Olmsted designed some of the most famous landscapes in his country. Central Park in New York City, America’s first great urban park was his first and perhaps most recognized project. The design at Central Park, done in collaboration with Calvert Vaux, has many elements of English landscape design. Olmsted formulated these elements during his visits in 1850 to Paxton’s Birkenhead in Liverpool, England and among other gardens. His park is characterized by sweeping vistas and scenery.
This and other parks, he later developed, also were influenced by his view of society. As a writer on social issues, he believed parks should give the poor “an education to refinement and taste and the mental and moral capital of gentlemen”. Olmsted believed that common green spaces must always be accessible to all citizens.
His urban parks, including Central Park, integrated the city and landscape by taking the radical step of routing traffic through the park, not away from it. This was done without disruption of landscape by physically separating roads either by sinking them out of site or by hiding them behind landforms. In addition, his parks were influenced by his views on conservation. For instance, rocks and outcroppings were left in Central Park to remind visitors of the original landscape and the city’s origin in the wilderness (Sommer, 2007).

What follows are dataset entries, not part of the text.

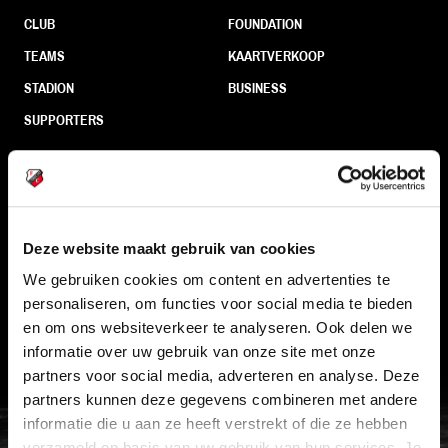
CLUB
FOUNDATION
TEAMS
KAARTVERKOOP
STADION
BUSINESS
SUPPORTERS
Informatie
Deze website maakt gebruik van cookies
VEELGESTELDE VRAGEN
We gebruiken cookies om content en advertenties te
CONTACT
personaliseren, om functies voor social media te bieden
WERKEN BIJ
en om ons websiteverkeer te analyseren. Ook delen we
informatie over uw gebruik van onze site met onze
VERTROUWENSPERSOON
partners voor social media, adverteren en analyse. Deze
partners kunnen deze gegevens combineren met andere
FC Utrecht<br>vanuit<br>het har
informatie die u aan ze heeft verstrekt of die ze hebben
verzameld op basis van uw gebruik van hun services. Je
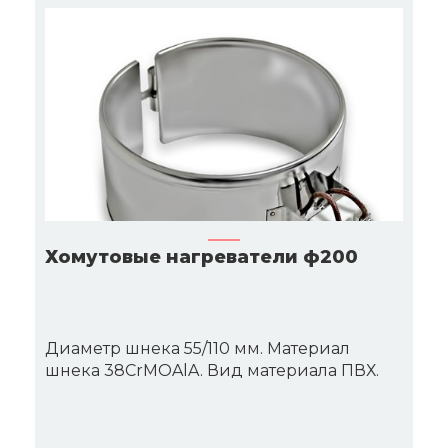
Хомутовые нагреватели ф200
Диаметр шнека 55/110 мм. Материал
шнека 38CrMOAlA. Вид материала ПВХ.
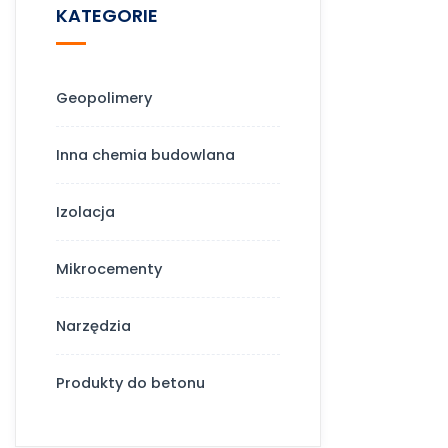
KATEGORIE
Geopolimery
Inna chemia budowlana
Izolacja
Mikrocementy
Narzędzia
Produkty do betonu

Contemporary Landscape Architecture
The new concept of landscape architecture comprises the study of optimal connections between human civilization and the environment. It is the landscape of urban open spaces that are considered as ideal fields for such experiments of everyday life. At the same time, there is an awareness that exists is always pointing out that the space is transformed, improved and changed by the man as a cultural being. In the meantime, the environment can never be fully controlled and that the natural world has its authentic values and mechanisms that can never be controlled or tamed (Galecic, Unknown).
Role of Landscape Architects
It is observed that landscape architects create the landscape around us. They plan, design and manage open spaces including both natural and built environments. They work to provide innovative and aesthetically pleasing environments for people to enjoy. Their work covers diverse projects that range from designing the layout of parks, gardens and housing estates to city-center design, sporting sites and improving the land. This means that the role of landscape architects is not just beautification, but it is about creating the space itself, creating the ambiance of a development and creating the quality of the built environment.

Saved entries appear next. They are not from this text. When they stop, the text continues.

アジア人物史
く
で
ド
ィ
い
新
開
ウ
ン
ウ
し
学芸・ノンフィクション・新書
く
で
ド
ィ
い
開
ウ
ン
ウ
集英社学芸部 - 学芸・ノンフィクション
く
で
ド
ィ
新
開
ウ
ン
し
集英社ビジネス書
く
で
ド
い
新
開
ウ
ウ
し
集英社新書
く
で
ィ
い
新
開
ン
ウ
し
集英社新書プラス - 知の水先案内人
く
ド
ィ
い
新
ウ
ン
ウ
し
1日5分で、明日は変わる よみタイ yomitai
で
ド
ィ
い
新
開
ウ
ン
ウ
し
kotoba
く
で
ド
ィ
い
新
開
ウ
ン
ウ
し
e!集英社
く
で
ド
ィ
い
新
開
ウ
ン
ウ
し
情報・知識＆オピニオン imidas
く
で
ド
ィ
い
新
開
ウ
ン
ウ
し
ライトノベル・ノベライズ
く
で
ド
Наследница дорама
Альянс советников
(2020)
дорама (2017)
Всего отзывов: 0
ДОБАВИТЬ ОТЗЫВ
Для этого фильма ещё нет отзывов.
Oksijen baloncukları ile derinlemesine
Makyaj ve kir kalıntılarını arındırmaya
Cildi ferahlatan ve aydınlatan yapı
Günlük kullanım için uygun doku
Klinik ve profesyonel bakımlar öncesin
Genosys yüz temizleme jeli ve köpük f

– Galecic, Nevenka. (Unknown). “Contemporary Trends in design and Use of Open Urban Spaces in Landscape Architecture and Horticulture”. M.Sc. Dissertation. University of Belgrade. Serbia.
– Gazvoda, Davorin. (2002). “Characteristics of modern landscape architecture and its education”. Landscape and Urban Planning. Vol.60. pp.117-133.

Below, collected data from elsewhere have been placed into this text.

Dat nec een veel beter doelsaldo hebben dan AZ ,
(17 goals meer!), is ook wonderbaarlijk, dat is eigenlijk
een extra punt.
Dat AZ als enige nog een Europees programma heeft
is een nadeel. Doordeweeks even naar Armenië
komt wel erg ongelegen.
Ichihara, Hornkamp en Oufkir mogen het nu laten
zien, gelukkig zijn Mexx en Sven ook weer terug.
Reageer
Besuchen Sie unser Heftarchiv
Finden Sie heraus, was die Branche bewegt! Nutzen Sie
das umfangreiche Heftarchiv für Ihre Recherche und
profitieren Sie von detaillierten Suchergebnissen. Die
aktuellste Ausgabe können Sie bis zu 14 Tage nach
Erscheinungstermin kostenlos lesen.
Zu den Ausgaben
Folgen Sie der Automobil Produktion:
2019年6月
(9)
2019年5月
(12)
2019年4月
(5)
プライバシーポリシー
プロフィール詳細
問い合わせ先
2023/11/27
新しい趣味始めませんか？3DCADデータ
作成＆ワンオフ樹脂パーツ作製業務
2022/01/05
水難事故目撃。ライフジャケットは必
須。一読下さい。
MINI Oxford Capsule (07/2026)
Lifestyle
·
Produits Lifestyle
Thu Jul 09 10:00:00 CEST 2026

– WhatISLA. N.p.: ASLA, n.d. Web. 9 Dec. 2015. <http://www.asla.org/yourpath/docs/WhatISLA.pdf>.
– IRS, comp. “Architects and Landscape Architects Audit Technique Guide.” (n.d.): n. pag. Aug. 2011. Web. 9 Dec. 2015. <https://www.irs.gov/pub/irs-utl/architects_atg.pdf>.
– Sommer, Melanie. (2007). “Frederick Lw Olmsted: The father of landscape architecture”. MPRNews official website: http://www.mprnews.org/story/2007/01/19/olmstedprofile
– The Quality Assurance Agency for Higher Education. (2007). “Landscape Architecture”. Linney Direct. Mansfield.